◆ DIRECTIONS: Find every line in the listing below that includes the word "lines", then give only how many there are.
BEGIN LISTED ENTRIES
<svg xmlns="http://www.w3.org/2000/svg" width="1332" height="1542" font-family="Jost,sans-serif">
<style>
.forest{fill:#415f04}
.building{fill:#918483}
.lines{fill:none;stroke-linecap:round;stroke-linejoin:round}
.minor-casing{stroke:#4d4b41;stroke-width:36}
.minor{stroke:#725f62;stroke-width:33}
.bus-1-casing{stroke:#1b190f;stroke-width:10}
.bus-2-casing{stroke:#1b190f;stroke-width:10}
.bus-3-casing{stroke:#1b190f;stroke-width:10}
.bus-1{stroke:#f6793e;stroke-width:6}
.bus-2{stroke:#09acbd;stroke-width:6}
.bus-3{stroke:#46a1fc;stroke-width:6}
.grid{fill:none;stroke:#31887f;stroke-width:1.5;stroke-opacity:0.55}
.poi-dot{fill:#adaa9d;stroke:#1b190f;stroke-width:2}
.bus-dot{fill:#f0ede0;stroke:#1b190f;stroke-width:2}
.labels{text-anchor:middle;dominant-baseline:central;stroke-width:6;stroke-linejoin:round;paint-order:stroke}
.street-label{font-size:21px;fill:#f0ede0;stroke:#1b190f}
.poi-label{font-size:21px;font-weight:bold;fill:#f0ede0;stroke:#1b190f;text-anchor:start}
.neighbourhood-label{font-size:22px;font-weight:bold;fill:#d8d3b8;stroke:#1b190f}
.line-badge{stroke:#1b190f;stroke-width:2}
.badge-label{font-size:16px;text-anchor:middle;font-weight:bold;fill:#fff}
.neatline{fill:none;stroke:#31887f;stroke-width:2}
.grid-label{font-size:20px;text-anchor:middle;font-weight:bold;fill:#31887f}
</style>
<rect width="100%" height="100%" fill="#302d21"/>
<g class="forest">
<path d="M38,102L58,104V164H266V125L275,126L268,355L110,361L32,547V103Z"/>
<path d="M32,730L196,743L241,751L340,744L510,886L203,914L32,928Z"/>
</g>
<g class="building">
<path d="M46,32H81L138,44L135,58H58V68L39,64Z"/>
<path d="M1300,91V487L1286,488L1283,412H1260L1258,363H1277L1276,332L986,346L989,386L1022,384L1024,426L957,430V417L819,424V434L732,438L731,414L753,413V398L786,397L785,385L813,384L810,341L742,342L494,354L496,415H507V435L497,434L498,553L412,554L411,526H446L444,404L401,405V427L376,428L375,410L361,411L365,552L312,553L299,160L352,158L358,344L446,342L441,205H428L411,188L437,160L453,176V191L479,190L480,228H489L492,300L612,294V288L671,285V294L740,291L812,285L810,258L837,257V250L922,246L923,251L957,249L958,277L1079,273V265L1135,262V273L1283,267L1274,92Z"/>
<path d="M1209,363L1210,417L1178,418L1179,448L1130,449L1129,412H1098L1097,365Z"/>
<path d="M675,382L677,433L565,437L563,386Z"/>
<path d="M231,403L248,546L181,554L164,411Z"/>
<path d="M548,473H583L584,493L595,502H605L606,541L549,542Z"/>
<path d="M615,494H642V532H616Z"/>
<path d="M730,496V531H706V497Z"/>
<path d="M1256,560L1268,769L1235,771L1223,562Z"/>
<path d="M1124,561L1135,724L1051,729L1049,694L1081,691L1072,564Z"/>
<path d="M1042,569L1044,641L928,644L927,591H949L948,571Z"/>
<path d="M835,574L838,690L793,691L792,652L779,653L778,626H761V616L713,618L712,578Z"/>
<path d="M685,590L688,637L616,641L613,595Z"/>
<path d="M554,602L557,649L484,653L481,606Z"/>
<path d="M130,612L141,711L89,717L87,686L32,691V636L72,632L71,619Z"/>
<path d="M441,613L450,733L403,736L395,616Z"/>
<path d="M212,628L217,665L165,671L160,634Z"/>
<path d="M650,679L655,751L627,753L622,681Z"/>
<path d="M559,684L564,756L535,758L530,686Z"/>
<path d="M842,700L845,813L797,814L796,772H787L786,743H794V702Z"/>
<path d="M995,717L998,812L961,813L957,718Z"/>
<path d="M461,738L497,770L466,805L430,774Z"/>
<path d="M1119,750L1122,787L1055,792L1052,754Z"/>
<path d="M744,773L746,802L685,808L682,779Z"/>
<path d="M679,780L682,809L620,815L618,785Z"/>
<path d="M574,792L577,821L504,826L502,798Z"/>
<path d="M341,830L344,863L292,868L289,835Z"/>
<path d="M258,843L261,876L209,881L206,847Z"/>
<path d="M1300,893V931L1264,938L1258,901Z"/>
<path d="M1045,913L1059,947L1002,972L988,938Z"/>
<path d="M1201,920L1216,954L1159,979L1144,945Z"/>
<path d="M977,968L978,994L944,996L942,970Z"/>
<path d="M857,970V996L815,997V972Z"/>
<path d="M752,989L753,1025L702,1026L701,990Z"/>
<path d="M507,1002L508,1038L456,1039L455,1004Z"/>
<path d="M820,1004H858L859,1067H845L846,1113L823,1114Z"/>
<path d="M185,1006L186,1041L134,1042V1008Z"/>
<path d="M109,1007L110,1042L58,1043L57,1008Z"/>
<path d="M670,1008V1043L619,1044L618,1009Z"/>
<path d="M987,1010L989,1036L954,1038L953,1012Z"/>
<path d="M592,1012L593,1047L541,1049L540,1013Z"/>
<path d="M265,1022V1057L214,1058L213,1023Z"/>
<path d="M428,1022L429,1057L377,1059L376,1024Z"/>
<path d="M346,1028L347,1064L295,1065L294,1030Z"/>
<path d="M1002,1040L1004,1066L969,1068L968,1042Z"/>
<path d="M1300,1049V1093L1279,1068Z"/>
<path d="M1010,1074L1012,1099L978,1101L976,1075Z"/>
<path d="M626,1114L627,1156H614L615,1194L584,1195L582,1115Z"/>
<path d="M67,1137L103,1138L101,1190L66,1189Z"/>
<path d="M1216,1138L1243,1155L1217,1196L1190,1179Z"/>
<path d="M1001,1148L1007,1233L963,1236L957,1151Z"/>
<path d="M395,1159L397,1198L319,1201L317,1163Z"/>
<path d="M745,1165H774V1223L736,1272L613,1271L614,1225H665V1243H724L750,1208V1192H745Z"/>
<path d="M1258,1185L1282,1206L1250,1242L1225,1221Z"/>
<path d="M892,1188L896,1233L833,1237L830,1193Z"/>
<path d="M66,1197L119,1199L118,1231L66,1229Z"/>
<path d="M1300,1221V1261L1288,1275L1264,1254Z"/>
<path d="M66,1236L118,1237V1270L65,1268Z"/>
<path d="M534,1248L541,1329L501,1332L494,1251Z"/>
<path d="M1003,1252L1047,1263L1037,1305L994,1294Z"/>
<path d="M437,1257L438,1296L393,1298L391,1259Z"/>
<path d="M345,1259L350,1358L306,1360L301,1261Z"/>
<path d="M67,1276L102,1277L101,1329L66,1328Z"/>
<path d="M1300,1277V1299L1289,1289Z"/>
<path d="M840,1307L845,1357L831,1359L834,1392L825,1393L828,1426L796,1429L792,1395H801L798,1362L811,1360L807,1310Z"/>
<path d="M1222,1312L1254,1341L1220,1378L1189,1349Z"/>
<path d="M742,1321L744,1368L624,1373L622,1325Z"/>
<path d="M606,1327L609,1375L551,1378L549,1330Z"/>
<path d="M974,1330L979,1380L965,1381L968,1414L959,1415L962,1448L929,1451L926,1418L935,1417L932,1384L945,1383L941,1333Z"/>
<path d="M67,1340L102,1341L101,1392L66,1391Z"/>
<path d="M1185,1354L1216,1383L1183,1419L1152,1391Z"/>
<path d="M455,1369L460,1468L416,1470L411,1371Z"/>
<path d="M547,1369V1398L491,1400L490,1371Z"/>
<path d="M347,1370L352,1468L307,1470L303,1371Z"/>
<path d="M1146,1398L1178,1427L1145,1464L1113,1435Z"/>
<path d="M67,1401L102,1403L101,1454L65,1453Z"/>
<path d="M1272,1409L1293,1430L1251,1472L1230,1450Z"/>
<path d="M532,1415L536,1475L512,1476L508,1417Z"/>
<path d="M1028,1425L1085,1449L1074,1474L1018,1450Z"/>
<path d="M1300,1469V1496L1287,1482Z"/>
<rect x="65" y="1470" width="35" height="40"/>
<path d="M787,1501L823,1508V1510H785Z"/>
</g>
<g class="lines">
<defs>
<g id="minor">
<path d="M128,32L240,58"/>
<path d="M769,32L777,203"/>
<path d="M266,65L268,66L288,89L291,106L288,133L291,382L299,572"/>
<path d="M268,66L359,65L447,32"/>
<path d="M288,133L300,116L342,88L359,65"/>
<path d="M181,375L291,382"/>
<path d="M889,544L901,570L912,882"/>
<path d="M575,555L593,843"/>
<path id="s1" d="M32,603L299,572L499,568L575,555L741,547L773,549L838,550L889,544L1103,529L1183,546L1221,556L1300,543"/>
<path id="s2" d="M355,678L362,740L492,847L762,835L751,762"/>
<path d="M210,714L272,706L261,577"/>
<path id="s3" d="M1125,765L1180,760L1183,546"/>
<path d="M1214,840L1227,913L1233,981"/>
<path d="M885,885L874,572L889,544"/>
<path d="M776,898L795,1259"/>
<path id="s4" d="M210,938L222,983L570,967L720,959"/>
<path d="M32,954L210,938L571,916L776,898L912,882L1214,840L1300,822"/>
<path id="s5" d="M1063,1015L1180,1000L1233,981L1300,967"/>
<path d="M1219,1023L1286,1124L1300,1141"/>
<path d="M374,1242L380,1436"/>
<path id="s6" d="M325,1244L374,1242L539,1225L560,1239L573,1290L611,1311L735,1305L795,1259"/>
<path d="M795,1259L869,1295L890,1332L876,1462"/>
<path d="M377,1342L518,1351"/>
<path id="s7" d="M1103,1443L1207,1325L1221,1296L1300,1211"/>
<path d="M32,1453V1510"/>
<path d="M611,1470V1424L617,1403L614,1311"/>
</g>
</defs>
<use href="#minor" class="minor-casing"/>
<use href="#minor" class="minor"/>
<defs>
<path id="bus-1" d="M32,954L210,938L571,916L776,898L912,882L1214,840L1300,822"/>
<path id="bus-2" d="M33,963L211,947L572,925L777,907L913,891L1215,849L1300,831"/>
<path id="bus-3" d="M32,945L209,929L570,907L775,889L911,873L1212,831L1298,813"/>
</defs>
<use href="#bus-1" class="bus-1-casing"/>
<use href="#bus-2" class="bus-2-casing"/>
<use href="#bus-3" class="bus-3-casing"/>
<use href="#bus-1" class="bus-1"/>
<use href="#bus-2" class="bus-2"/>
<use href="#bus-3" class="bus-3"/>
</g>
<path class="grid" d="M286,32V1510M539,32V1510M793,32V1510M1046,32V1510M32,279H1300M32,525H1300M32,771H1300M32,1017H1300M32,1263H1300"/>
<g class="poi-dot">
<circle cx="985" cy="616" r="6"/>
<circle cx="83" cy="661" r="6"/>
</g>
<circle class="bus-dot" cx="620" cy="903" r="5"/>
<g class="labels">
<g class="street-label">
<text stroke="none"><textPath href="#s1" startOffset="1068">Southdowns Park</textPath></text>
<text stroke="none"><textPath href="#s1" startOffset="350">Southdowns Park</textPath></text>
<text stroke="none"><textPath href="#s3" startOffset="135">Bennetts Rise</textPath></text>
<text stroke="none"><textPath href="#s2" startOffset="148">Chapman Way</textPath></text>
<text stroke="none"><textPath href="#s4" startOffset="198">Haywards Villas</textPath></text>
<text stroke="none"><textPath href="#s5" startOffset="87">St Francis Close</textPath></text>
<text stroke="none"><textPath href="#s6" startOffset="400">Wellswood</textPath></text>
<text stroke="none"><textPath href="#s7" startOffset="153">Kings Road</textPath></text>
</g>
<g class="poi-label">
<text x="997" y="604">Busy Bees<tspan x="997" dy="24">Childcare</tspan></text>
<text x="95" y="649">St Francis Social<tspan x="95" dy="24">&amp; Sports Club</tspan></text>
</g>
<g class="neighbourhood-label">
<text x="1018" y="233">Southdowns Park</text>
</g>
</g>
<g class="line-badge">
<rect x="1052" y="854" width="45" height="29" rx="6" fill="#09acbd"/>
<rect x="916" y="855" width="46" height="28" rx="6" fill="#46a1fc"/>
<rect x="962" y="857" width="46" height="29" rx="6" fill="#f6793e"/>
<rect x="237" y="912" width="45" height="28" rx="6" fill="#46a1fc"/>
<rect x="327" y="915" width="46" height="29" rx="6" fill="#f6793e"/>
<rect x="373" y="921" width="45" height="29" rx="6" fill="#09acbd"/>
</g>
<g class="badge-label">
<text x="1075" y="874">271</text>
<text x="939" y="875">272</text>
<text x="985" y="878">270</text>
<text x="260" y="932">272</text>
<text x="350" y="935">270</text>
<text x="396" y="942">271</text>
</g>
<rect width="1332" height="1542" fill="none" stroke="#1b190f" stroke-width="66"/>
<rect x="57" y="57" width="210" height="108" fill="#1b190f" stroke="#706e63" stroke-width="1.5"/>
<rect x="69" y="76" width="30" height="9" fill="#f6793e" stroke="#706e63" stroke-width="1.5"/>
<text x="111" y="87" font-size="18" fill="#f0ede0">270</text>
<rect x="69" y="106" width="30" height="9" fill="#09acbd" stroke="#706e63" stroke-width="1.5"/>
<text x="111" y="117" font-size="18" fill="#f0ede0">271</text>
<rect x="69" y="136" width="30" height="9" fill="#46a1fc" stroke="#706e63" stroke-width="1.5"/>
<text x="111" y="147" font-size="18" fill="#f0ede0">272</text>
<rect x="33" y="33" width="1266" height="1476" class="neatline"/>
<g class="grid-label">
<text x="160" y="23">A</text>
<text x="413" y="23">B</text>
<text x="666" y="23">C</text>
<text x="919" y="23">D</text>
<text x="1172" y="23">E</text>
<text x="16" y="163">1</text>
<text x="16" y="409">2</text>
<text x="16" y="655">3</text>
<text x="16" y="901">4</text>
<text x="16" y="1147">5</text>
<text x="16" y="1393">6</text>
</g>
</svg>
END LISTED ENTRIES
BEGIN LISTED ENTRIES
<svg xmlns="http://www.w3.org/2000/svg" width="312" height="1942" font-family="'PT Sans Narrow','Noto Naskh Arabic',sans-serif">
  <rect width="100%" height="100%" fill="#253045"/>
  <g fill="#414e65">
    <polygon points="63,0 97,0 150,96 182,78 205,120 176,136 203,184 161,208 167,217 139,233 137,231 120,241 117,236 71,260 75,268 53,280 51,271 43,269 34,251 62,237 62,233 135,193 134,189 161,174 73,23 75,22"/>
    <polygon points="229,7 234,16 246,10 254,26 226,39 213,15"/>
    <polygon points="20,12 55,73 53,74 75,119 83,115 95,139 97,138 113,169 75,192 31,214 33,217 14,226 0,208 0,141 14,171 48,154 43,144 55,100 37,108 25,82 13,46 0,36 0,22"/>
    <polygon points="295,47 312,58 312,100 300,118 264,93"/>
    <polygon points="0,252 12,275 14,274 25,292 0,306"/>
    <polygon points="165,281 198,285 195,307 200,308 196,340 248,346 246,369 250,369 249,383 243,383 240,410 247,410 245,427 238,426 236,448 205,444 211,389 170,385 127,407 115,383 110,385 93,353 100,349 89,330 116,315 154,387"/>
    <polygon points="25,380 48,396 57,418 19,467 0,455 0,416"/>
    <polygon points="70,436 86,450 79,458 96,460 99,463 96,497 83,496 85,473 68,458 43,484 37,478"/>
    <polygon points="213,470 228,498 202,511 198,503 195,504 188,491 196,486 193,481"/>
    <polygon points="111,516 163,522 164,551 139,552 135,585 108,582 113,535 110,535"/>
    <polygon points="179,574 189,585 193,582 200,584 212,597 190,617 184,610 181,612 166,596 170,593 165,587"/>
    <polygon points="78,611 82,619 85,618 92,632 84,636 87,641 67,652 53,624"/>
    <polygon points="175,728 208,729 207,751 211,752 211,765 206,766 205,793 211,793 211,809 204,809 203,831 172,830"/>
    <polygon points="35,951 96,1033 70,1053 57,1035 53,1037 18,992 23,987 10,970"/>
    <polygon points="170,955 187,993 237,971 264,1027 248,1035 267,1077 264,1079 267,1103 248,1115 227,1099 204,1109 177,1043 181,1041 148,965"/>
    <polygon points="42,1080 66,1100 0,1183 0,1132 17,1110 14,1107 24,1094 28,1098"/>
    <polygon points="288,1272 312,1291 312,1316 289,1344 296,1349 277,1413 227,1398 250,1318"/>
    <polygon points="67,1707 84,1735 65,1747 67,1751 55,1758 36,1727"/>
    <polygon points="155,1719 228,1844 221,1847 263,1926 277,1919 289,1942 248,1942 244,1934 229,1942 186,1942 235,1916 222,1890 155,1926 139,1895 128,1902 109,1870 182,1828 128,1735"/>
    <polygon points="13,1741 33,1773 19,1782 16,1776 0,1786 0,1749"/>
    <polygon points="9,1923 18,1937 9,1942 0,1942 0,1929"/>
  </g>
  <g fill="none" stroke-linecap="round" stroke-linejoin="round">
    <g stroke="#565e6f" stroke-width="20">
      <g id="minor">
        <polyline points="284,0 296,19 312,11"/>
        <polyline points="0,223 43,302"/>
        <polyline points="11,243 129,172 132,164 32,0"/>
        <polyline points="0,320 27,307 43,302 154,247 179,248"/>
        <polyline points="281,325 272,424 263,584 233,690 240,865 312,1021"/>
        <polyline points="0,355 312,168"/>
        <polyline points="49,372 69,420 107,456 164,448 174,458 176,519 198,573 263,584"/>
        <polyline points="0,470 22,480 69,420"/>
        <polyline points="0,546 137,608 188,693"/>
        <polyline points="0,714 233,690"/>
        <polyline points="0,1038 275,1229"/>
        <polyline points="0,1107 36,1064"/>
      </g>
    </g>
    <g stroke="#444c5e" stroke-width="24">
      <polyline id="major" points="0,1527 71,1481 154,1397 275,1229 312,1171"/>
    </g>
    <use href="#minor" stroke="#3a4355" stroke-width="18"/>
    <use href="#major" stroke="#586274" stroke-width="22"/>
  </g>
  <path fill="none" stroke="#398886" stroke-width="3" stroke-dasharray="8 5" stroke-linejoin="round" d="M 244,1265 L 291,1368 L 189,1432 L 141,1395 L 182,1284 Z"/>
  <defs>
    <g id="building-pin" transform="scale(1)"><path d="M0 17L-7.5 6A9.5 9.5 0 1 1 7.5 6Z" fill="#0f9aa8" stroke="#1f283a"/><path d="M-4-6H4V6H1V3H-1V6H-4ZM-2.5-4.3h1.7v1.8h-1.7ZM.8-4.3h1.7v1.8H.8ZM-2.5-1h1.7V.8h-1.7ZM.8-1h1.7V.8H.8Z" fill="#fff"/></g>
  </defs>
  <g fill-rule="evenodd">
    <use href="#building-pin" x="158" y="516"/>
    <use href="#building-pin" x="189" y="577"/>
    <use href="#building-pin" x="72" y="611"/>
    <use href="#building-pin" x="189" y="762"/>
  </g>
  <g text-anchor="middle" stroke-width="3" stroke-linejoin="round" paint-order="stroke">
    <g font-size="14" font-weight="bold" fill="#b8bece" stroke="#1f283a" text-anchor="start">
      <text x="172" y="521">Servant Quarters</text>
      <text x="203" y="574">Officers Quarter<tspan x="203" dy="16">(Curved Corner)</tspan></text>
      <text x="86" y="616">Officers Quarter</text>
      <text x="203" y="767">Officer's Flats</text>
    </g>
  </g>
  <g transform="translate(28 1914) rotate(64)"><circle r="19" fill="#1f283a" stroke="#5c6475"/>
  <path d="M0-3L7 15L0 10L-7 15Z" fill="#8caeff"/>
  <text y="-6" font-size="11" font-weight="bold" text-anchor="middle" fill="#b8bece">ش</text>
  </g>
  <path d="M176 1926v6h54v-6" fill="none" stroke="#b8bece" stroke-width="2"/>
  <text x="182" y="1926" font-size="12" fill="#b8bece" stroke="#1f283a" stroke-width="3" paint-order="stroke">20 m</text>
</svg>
END LISTED ENTRIES
◆ SOLVED PROBLEM: 2